=== Exercise inputs ===
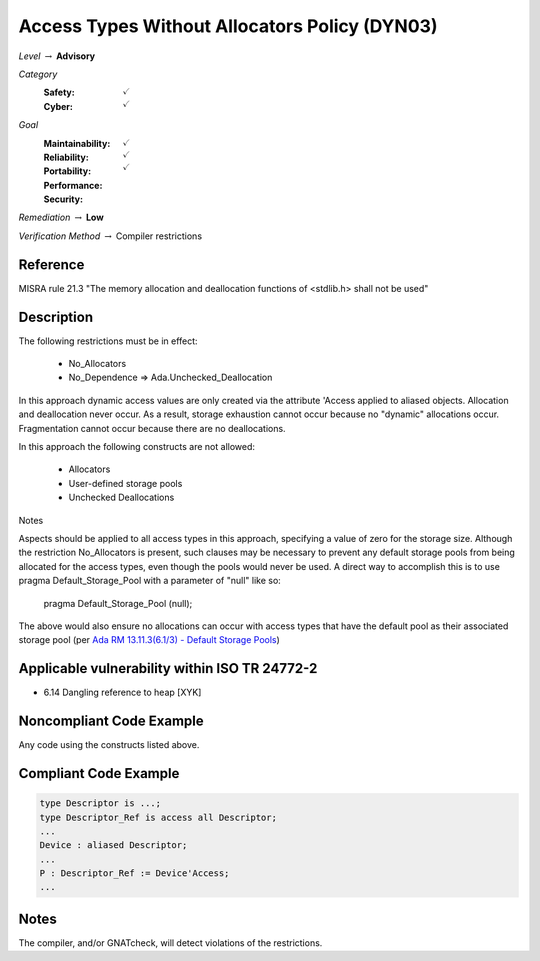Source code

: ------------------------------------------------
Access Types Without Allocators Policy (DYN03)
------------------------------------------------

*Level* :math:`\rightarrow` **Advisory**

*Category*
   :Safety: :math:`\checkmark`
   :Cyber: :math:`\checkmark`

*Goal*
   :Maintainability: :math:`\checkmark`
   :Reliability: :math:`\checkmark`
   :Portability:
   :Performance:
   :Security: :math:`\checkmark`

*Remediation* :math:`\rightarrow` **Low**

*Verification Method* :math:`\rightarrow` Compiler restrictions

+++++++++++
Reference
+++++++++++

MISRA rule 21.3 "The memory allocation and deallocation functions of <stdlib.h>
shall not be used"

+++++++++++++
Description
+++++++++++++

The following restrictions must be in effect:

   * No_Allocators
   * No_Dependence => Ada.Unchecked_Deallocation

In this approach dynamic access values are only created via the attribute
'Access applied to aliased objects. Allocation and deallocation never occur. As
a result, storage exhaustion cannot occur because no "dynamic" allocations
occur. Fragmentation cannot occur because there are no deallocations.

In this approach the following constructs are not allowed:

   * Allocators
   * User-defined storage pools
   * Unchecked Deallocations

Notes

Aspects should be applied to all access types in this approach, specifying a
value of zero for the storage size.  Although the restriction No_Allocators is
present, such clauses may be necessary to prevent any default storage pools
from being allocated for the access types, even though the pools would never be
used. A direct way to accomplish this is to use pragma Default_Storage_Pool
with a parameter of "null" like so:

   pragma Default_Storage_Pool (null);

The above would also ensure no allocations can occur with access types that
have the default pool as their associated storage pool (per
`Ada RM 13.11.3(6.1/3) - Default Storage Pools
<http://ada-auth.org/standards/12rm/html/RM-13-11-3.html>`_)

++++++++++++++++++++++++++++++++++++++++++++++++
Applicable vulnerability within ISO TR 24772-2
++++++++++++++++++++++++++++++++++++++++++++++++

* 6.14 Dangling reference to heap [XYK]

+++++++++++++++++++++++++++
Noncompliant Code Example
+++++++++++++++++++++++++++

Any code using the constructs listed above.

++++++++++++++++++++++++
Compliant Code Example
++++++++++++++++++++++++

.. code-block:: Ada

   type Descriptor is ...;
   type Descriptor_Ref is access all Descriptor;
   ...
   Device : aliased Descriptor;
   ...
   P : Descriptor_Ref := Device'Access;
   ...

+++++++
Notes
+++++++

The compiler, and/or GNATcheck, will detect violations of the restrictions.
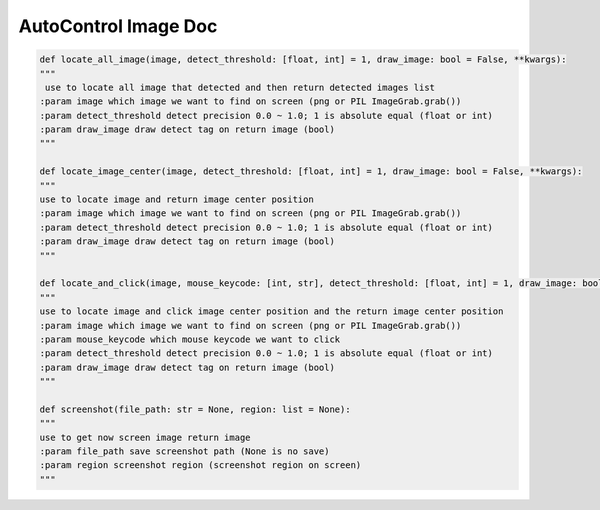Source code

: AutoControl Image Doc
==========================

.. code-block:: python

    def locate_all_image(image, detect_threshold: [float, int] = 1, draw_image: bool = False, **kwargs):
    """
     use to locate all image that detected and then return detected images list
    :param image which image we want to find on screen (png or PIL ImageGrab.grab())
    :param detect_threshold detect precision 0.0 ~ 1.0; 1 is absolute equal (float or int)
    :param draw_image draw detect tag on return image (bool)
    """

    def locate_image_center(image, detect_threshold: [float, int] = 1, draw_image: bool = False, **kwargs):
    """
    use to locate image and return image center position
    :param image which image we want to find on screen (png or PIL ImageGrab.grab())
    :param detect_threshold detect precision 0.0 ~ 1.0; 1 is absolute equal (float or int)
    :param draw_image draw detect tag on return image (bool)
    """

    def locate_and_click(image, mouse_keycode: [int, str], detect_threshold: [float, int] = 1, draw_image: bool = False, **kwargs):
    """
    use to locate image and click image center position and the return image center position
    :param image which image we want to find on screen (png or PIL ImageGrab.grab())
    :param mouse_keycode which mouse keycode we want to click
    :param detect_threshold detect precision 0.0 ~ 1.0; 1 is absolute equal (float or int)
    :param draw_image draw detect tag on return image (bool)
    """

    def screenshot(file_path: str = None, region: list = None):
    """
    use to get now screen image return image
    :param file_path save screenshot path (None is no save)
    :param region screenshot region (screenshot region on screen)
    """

=== Problem requirements ===
Looking at the listing above, count the lines that contain "None" and give nothing but the number.

=== Solution for this exercise ===
2